[Stored data]

---------------

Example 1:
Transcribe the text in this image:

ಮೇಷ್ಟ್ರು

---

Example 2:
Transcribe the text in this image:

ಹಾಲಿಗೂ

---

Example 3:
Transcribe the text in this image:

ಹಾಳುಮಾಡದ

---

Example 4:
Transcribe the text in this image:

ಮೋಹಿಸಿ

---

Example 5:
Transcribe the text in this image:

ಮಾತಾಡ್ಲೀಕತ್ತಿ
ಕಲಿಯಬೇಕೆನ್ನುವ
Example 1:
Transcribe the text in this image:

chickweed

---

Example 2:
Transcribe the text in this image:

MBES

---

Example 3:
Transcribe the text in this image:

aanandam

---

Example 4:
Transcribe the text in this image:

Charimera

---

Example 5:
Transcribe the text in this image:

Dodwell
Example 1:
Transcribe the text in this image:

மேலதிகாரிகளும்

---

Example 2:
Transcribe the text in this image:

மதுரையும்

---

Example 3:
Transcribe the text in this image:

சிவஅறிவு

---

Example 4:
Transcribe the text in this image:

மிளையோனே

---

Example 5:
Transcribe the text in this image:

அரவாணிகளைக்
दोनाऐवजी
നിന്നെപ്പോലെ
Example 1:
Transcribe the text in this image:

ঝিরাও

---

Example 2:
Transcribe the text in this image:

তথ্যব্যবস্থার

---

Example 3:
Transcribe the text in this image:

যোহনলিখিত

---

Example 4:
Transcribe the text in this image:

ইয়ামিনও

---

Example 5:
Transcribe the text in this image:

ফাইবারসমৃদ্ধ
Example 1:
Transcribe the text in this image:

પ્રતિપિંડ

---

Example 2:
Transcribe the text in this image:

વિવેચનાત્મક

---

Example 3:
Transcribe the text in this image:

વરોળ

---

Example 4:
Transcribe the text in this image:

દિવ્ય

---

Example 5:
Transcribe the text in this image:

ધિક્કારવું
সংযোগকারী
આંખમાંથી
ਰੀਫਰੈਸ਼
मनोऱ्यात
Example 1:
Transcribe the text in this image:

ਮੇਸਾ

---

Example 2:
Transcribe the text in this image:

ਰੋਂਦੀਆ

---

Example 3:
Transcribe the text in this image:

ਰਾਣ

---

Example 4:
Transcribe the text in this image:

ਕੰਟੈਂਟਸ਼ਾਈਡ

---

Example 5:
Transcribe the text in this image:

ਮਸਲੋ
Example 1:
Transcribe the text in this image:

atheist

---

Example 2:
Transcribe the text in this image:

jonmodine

---------------

Task description. Your answer should consist of every record, printed exactly as given.

Written response.
Example 1:
Transcribe the text in this image:

ಮೇಷ್ಟ್ರು

---

Example 2:
Transcribe the text in this image:

ಹಾಲಿಗೂ

---

Example 3:
Transcribe the text in this image:

ಹಾಳುಮಾಡದ

---

Example 4:
Transcribe the text in this image:

ಮೋಹಿಸಿ

---

Example 5:
Transcribe the text in this image:

ಮಾತಾಡ್ಲೀಕತ್ತಿ
ಕಲಿಯಬೇಕೆನ್ನುವ
Example 1:
Transcribe the text in this image:

chickweed

---

Example 2:
Transcribe the text in this image:

MBES

---

Example 3:
Transcribe the text in this image:

aanandam

---

Example 4:
Transcribe the text in this image:

Charimera

---

Example 5:
Transcribe the text in this image:

Dodwell
Example 1:
Transcribe the text in this image:

மேலதிகாரிகளும்

---

Example 2:
Transcribe the text in this image:

மதுரையும்

---

Example 3:
Transcribe the text in this image:

சிவஅறிவு

---

Example 4:
Transcribe the text in this image:

மிளையோனே

---

Example 5:
Transcribe the text in this image:

அரவாணிகளைக்
दोनाऐवजी
നിന്നെപ്പോലെ
Example 1:
Transcribe the text in this image:

ঝিরাও

---

Example 2:
Transcribe the text in this image:

তথ্যব্যবস্থার

---

Example 3:
Transcribe the text in this image:

যোহনলিখিত

---

Example 4:
Transcribe the text in this image:

ইয়ামিনও

---

Example 5:
Transcribe the text in this image:

ফাইবারসমৃদ্ধ
Example 1:
Transcribe the text in this image:

પ્રતિપિંડ

---

Example 2:
Transcribe the text in this image:

વિવેચનાત્મક

---

Example 3:
Transcribe the text in this image:

વરોળ

---

Example 4:
Transcribe the text in this image:

દિવ્ય

---

Example 5:
Transcribe the text in this image:

ધિક્કારવું
সংযোগকারী
આંખમાંથી
ਰੀਫਰੈਸ਼
मनोऱ्यात
Example 1:
Transcribe the text in this image:

ਮੇਸਾ

---

Example 2:
Transcribe the text in this image:

ਰੋਂਦੀਆ

---

Example 3:
Transcribe the text in this image:

ਰਾਣ

---

Example 4:
Transcribe the text in this image:

ਕੰਟੈਂਟਸ਼ਾਈਡ

---

Example 5:
Transcribe the text in this image:

ਮਸਲੋ
Example 1:
Transcribe the text in this image:

atheist

---

Example 2:
Transcribe the text in this image:

jonmodine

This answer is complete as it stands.